Recipe from: April 2010
herb and cheese scones

Ingredients 11
Time 25 minutes
  • 500
    self raising flour
  • 4
    baking powder
  • salt
  • 2 eggs
  • milk
  • 2 tsp sugar
  • vegetable oil
  • 125ml grated parmesan cheese
  • 125ml grated mature cheddar
  • dry herbs of your choice
  • egg wash


20 - 25 minutes
Preheat oven to 200C. Break one egg into the teacup and then fill it half way with milk. Now add oil until the cup is full. Pour the content of the cup in a bowl and repeat the process with the other egg. Take a whisk and whisk the egg mixture well adding the sugar halfway through the beating process.

Sift together the flour, salt and baking powder and add the cheeses and herbs. Mix well, add the egg mixture and use a knife to "cut" the egg mixture into the flour.

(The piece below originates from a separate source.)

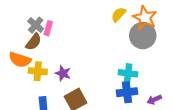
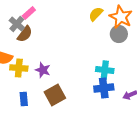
pink rectangle: (48, 28) -> (29, 13), moved, turned 32
gray circle: (143, 36) -> (119, 34), size x0.7
brown semicircle: (34, 42) -> (25, 34), moved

Try not to handle too much. When mixed, throw the dough out onto a floured surface and shape into individual scones or make a scone ring like I have done. Use a big knife and cut the scone wheel into wedges. Brush with egg wash and sprinkle some of the dry herbs over the top. Bake for 20-25 minutes and serve with nothing but farm butter and a steaming mug of hot coffee.